_WHAT TO DO_
Would you return each record that follows word for word, without its pictures?

^^^^^^^^

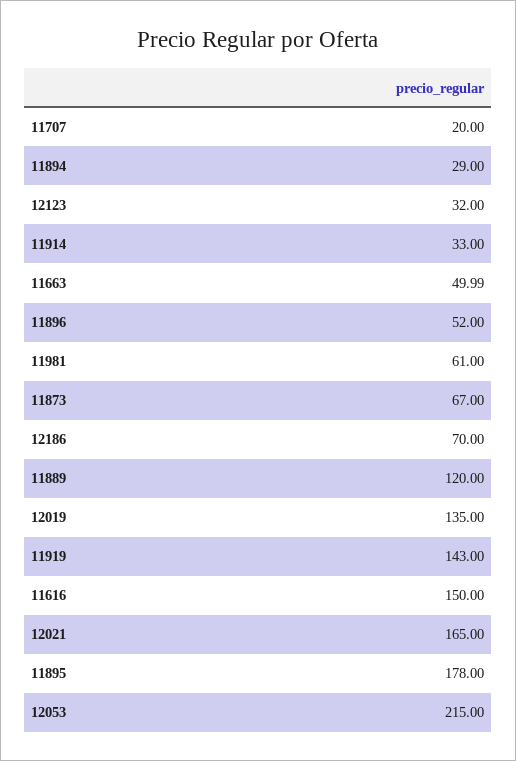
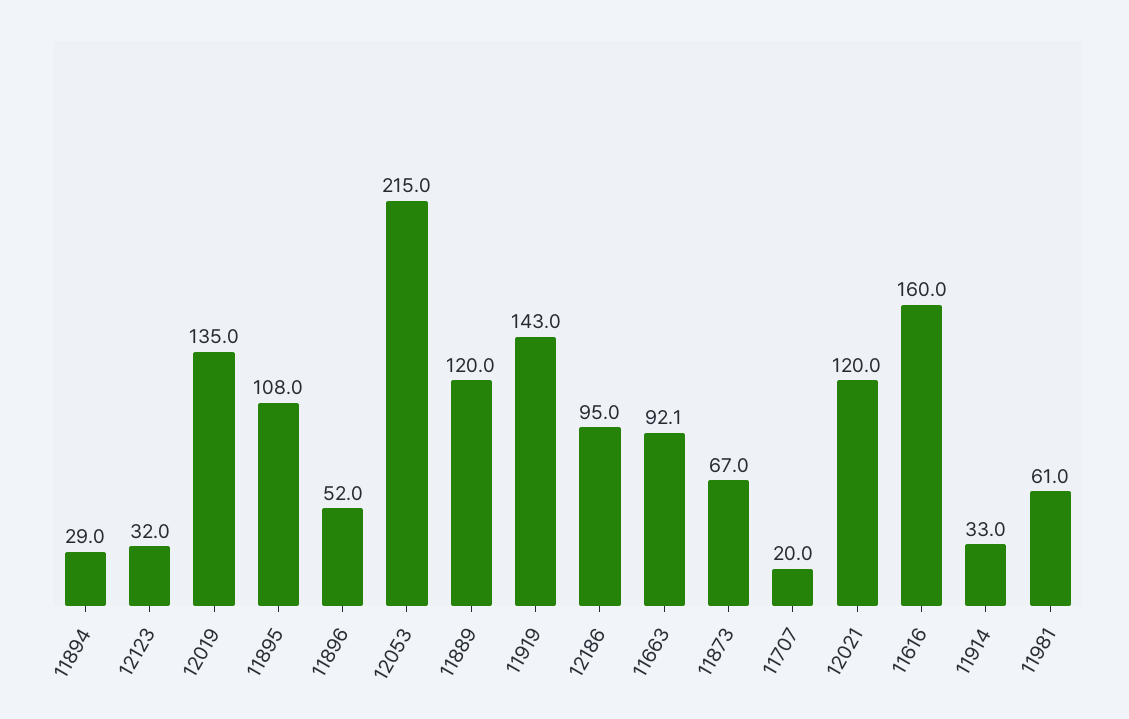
11663: 49.99 -> 92.1
12186: 70 -> 95
11616: 150 -> 160
12021: 165 -> 120
11895: 178 -> 108

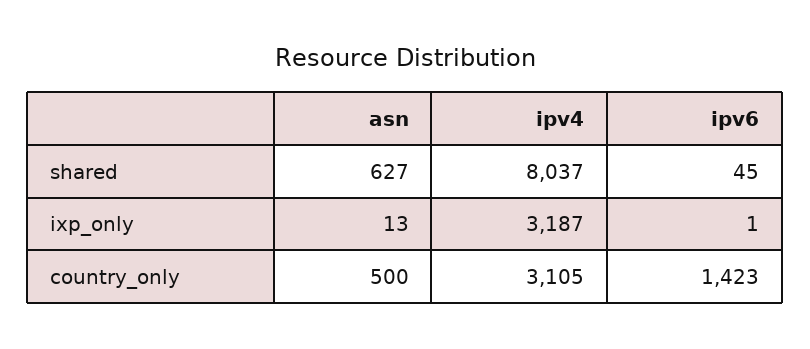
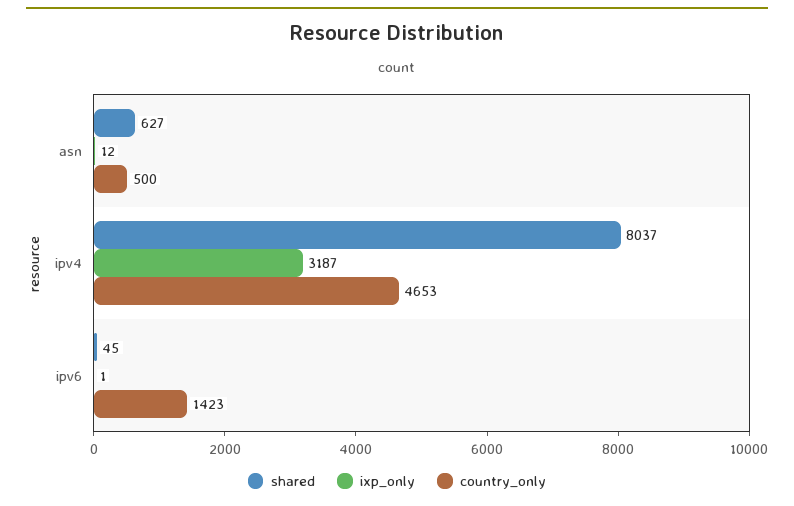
ixp_only, asn: 13 -> 12
country_only, ipv4: 3105 -> 4653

^^^^^^^^

_WRITTEN RESPONSE_
11663: 49.99 -> 92.1
12186: 70 -> 95
11616: 150 -> 160
12021: 165 -> 120
11895: 178 -> 108

ixp_only, asn: 13 -> 12
country_only, ipv4: 3105 -> 4653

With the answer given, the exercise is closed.